- _GIVEN DATA_
* * * * *

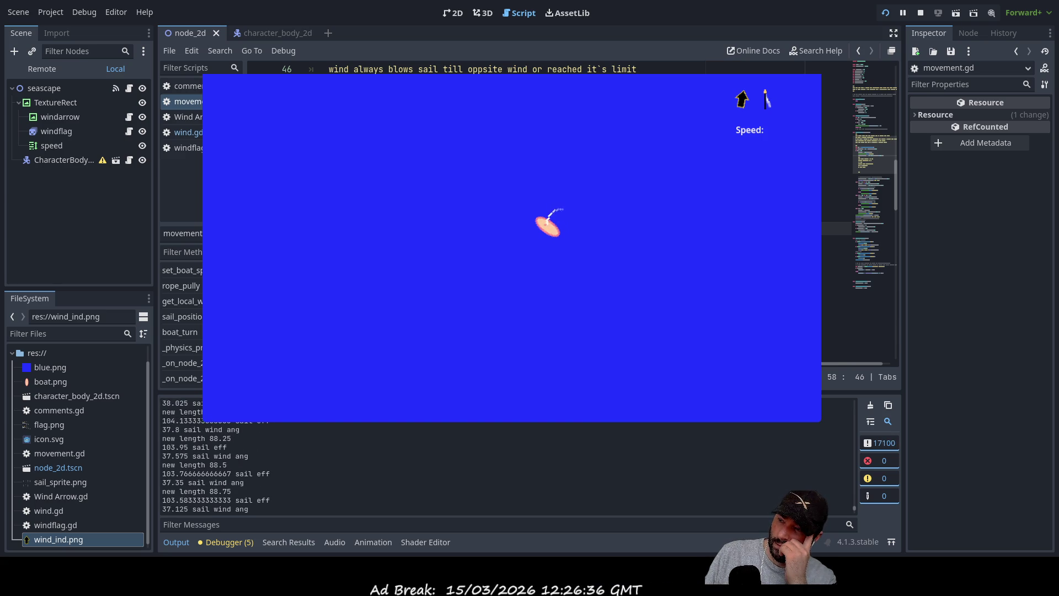
key(Right)
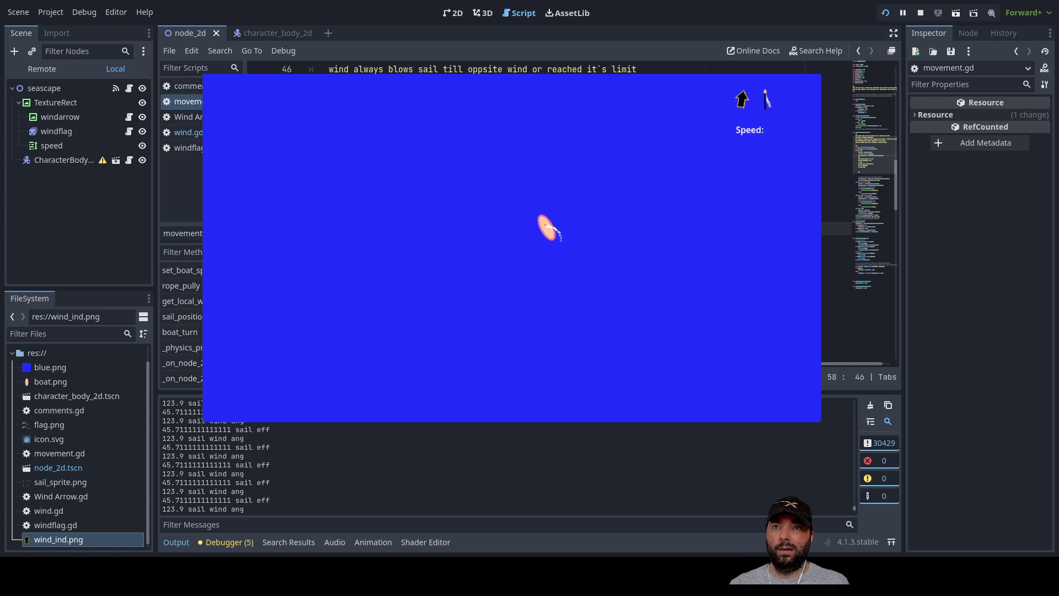
key(F8)
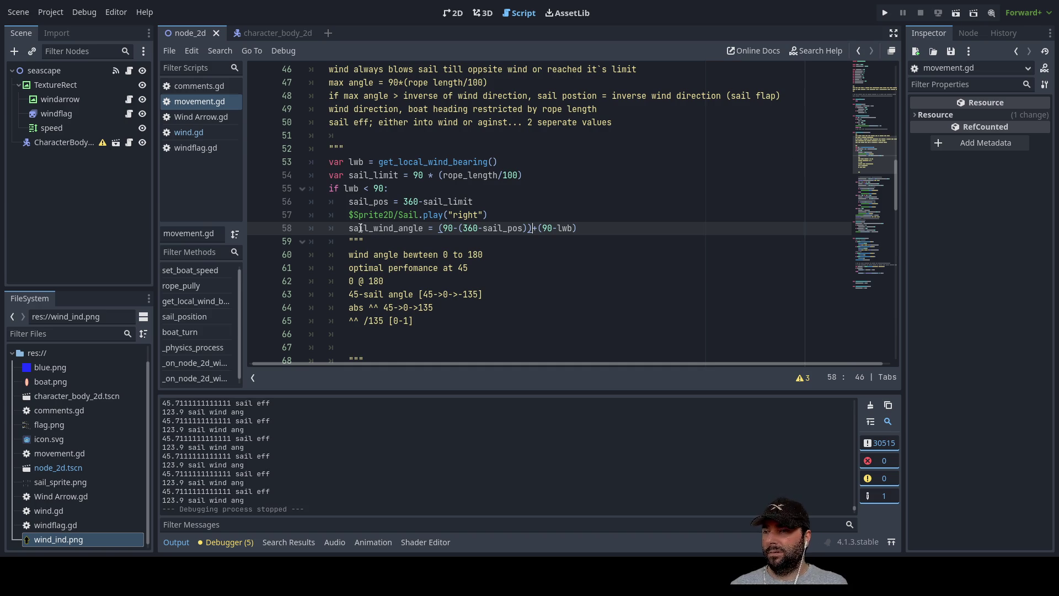
Step: Comment out the sail wind angle print on line 95 with a leading #
scroll(381, 292, down, 4)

* * * * *

- _ASSIGNMENT_
Reproduce the lines above exactly, please, but not the pictures in them.

- _EXERCISE RESULT_
key(Right)
key(F8)
Step: Comment out the sail wind angle print on line 95 with a leading #
scroll(381, 292, down, 4)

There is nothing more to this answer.